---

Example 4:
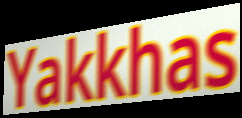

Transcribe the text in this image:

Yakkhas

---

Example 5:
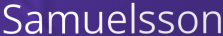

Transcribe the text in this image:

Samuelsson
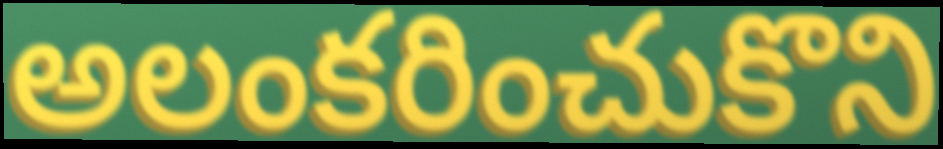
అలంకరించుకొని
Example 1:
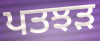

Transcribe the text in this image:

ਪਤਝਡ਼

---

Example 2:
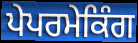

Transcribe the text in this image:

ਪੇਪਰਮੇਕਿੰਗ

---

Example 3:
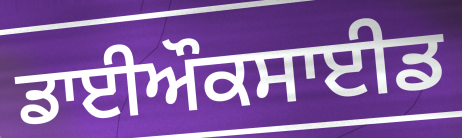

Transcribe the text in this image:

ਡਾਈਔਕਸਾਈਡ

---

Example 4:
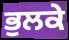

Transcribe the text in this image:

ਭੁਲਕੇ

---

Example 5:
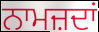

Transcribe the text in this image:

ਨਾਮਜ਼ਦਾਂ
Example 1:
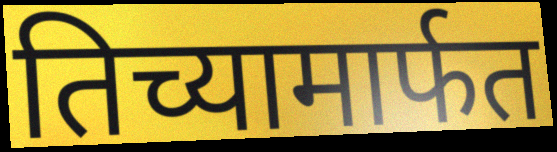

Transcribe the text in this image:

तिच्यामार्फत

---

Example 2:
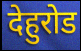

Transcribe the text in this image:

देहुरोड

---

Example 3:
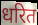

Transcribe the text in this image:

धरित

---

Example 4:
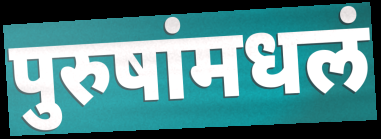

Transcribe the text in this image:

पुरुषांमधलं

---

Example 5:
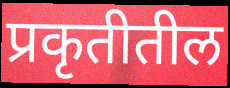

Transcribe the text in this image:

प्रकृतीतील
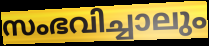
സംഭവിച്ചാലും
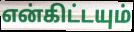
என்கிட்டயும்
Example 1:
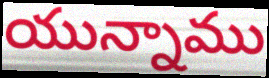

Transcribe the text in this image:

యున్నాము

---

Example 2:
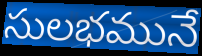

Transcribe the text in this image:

=-=-=-=-=

Work item:
Each entry above should be copied word for word, with the images omitted.

Written response:
---

Example 4:

Transcribe the text in this image:

Yakkhas

---

Example 5:

Transcribe the text in this image:

Samuelsson
అలంకరించుకొని
Example 1:

Transcribe the text in this image:

ਪਤਝਡ਼

---

Example 2:

Transcribe the text in this image:

ਪੇਪਰਮੇਕਿੰਗ

---

Example 3:

Transcribe the text in this image:

ਡਾਈਔਕਸਾਈਡ

---

Example 4:

Transcribe the text in this image:

ਭੁਲਕੇ

---

Example 5:

Transcribe the text in this image:

ਨਾਮਜ਼ਦਾਂ
Example 1:

Transcribe the text in this image:

तिच्यामार्फत

---

Example 2:

Transcribe the text in this image:

देहुरोड

---

Example 3:

Transcribe the text in this image:

धरित

---

Example 4:

Transcribe the text in this image:

पुरुषांमधलं

---

Example 5:

Transcribe the text in this image:

प्रकृतीतील
സംഭവിച്ചാലും
என்கிட்டயும்
Example 1:

Transcribe the text in this image:

యున్నాము

---

Example 2:

Transcribe the text in this image:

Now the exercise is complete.